Different Civil Society Organisations (CSOs) called for bringing down the global carbon emission to ‘Net Zero’ by 2050 to combat climate change and to ensure livable earth for posterity.
To this effect, they also urged the leaders of developed, advanced developing and least developed countries to disengage from fossil-fuel based economic activities immediately and to meet the enhanced fuel demand from renewable sources.
Their call came at a human chain campaign in front of the Jatiya Press Club in the capital on Thursday.
Center for Participatory Research and Development (CPRD), Shariatpur Development Society (SDS), Coastal Development Partnership (CDP), Coast Foundation, Young Power in Social Action (YPSA), Coastal Livelihood and Environmental Action Network (CLEAN), and Bangladesh Working Group on External Debt (BWGED) arranged the event.
Md. Shamsuddoha, chief executive of CPRD, was the keynote speaker in the campaign.
Besides, Kausar Rahman, president, Bangladesh Climate Journalist Forum, Mihir Bishwas, joint secretary, Bangladesh Poribesh Andolon (BAPA), Aminur Rasul, chief executive, Unnayandhara Trust, Nikhil Chandra Vadra, senior journalist, The Daily Kaler Kantho, Md. Akib Jabed, senior research assistant, CPRD, among others, also spoke at the programme.
In the speech, Mr Shamsuddoha said combating climate change and its impacts have become an undeniable challenge all over the world while scientists have identified uncontrolled and inconsiderate human activities as the prime reason for this change in global climate.

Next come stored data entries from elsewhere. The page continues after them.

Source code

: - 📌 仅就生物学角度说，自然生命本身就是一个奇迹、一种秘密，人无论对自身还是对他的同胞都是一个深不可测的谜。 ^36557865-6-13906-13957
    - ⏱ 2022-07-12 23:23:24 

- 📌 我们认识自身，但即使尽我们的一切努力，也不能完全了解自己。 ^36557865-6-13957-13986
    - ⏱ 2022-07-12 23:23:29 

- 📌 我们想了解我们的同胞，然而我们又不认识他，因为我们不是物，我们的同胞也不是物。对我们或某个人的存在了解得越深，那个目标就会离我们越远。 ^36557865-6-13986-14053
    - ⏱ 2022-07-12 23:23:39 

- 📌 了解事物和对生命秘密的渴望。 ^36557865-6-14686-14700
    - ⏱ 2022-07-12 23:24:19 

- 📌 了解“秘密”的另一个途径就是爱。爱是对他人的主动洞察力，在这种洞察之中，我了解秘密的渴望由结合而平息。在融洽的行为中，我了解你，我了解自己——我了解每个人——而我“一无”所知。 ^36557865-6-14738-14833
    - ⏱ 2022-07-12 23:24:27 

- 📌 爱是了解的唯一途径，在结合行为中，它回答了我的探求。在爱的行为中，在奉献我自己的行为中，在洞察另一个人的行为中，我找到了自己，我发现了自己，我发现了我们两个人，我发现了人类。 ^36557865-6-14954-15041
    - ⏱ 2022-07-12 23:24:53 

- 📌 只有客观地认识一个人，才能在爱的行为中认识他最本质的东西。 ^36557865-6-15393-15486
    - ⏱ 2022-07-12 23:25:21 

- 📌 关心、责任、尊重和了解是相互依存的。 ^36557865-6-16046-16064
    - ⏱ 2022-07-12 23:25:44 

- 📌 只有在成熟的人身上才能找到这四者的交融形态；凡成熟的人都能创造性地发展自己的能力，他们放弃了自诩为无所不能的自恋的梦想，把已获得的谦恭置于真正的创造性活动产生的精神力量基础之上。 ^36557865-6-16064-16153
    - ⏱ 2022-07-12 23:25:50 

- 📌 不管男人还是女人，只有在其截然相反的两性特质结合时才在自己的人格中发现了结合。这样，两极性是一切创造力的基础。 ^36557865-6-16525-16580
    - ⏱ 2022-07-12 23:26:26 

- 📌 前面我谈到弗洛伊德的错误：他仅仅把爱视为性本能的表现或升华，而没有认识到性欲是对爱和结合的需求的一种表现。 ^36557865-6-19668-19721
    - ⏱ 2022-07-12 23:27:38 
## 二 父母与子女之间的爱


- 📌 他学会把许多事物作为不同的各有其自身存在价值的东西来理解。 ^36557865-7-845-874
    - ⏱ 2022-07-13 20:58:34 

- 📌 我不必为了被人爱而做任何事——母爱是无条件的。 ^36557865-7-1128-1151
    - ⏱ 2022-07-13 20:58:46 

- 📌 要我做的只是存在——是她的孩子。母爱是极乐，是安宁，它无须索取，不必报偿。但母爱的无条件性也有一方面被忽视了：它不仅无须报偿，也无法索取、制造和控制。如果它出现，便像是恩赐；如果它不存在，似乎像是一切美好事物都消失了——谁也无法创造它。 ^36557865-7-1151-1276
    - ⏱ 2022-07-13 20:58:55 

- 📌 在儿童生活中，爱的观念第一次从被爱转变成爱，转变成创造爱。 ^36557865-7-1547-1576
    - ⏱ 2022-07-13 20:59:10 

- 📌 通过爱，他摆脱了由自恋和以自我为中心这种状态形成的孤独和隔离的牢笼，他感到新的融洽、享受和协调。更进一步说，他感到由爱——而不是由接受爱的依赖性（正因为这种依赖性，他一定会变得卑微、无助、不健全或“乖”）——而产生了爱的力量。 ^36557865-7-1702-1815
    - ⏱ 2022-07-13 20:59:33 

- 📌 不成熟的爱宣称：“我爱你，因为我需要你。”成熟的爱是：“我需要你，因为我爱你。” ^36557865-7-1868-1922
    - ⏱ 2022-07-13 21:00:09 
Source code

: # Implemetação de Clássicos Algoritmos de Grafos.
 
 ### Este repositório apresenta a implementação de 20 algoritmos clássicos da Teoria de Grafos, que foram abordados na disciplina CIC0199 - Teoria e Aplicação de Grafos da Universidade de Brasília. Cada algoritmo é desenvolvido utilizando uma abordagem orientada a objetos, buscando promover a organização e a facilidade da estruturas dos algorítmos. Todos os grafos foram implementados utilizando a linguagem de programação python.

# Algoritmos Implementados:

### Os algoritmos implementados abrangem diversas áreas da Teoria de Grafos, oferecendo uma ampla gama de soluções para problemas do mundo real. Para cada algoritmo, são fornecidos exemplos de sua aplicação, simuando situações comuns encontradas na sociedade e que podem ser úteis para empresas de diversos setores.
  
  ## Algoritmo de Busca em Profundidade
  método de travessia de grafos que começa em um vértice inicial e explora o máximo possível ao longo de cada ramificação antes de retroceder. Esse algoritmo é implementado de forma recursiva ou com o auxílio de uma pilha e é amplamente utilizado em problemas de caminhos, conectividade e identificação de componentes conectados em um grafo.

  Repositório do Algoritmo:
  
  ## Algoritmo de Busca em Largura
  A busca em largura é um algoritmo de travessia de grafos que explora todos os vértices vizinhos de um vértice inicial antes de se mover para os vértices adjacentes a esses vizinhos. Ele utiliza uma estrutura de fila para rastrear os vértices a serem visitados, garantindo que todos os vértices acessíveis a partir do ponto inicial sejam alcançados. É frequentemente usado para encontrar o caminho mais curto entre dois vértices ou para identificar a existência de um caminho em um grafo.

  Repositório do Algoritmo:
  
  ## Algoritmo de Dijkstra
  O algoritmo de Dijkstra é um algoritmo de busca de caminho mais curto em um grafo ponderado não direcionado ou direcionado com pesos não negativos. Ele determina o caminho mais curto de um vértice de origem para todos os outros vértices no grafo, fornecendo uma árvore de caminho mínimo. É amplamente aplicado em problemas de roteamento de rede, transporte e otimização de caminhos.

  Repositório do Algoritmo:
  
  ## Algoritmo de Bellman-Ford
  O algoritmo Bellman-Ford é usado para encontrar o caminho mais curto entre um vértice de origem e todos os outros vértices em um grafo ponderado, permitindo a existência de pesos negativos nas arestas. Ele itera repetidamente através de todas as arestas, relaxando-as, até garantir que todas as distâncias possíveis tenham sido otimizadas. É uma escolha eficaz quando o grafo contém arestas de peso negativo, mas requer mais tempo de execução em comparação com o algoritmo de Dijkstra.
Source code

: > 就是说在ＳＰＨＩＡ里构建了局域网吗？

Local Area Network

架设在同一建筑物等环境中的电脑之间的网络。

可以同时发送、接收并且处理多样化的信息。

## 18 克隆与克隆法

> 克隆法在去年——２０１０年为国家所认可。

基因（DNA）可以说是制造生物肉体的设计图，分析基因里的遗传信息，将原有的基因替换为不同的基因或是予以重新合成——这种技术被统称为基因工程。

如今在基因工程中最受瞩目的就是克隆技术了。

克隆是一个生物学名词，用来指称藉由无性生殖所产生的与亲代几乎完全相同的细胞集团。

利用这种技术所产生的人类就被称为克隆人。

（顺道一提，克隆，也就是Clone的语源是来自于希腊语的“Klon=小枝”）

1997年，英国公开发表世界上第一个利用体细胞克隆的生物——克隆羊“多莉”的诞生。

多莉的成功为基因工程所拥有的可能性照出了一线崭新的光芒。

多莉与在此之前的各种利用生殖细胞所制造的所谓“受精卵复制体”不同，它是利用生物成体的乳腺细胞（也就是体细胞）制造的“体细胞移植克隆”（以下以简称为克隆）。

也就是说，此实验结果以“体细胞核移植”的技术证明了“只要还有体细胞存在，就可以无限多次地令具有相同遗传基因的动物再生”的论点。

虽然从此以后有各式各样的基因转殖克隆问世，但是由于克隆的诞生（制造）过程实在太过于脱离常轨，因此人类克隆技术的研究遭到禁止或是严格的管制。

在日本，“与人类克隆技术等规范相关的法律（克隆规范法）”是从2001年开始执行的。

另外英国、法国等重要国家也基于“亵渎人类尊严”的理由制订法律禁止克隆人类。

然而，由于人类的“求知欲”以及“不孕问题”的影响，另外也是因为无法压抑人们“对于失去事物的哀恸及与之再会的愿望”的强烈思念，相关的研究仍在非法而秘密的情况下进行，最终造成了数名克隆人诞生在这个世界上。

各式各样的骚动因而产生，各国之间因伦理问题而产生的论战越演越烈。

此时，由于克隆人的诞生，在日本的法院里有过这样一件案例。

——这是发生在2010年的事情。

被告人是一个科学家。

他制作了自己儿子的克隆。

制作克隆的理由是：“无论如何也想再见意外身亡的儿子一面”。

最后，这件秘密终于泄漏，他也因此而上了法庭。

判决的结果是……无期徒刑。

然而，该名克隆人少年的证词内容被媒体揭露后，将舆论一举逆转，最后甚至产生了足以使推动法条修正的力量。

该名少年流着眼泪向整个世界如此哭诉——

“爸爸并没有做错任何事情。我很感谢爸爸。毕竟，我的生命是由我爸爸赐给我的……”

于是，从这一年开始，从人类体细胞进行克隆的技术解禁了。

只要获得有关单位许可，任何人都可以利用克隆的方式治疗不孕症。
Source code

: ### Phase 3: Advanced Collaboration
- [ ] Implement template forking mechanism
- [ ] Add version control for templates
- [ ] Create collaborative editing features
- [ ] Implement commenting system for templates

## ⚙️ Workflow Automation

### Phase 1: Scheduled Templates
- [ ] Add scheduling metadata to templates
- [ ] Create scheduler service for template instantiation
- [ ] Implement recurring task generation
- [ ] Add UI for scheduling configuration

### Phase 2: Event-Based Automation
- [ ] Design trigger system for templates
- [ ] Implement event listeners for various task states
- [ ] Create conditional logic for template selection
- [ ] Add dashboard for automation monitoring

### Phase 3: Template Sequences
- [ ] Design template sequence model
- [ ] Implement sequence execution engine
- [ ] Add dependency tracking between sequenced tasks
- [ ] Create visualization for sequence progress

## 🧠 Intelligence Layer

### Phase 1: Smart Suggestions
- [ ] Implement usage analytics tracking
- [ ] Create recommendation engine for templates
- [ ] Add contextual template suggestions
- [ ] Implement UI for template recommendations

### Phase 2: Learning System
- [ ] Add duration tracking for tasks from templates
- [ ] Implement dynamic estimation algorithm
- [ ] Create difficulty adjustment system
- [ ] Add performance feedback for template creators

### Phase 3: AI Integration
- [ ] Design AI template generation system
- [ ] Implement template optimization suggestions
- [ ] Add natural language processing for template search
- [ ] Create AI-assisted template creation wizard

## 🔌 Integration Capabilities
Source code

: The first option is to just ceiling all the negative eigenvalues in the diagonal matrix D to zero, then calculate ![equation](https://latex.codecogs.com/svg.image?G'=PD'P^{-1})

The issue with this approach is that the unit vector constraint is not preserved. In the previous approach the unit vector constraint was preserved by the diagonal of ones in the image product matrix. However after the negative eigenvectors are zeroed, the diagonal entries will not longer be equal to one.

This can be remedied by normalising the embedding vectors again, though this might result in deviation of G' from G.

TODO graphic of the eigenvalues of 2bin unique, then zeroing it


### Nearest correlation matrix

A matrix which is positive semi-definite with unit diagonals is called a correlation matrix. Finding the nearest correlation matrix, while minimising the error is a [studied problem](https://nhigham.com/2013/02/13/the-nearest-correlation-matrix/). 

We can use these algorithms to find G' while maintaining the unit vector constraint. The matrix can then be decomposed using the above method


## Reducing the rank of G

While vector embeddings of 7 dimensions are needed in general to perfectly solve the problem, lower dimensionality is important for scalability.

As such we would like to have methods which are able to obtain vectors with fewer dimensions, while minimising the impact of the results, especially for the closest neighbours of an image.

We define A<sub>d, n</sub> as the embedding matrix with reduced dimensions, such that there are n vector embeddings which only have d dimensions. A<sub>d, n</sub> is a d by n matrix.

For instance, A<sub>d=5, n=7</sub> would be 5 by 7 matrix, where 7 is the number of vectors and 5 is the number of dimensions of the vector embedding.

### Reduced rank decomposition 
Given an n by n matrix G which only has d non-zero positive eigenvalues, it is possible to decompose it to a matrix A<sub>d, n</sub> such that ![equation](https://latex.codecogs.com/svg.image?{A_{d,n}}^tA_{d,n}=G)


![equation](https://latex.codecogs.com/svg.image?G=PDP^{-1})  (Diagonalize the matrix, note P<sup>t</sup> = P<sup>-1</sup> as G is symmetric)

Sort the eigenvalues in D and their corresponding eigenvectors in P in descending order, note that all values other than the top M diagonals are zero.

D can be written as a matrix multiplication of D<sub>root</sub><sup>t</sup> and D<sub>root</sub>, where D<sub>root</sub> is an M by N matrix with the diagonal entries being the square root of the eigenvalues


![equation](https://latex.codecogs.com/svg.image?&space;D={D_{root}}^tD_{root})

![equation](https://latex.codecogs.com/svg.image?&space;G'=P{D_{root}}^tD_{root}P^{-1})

It has become conspicuous from many studies that it won’t be possible to keep global warming below 2°C above its pre-industrial level even if all the countries completely implement their emission reduction commitments placed in their Nationally Determined Contributions (NDCs), he insists.
The multinational banks and other financial institutions must stop investing in fossil fuel-based projects, he said, adding that it is, however, a matter of great concern that production and use of fossil fuels and investment therein haven’t yet abated around the world.
Mr Kausar said the climate finance under Green Climate Fund must be channelled to the under-developed and least developed countries on easy terms.
Mr Mihir said besides the global initiatives taken so far, Bangladesh should also play its part to tackle the perils of global warming.
The enhanced NDC project can be taken as an opportunity and Bangladesh should create an example by preparing a well-studied NDC, he added.
Mr Aminur said Bangladesh was under the highest risk of the hazards of climate change even though it contributes a very tiny portion of global carbon emission.
He also demanded Bangladesh make its development plans sustainable and environment-friendly.
Mr Nikhil highlighted that Bangladesh bears the greatest risk of climate change impacts.
He also invoked the global community to come forward with more robust measures in formulating Enhanced NDCs.
The event was moderated by Al Imran, Research and Advocacy Assistant, CPRD.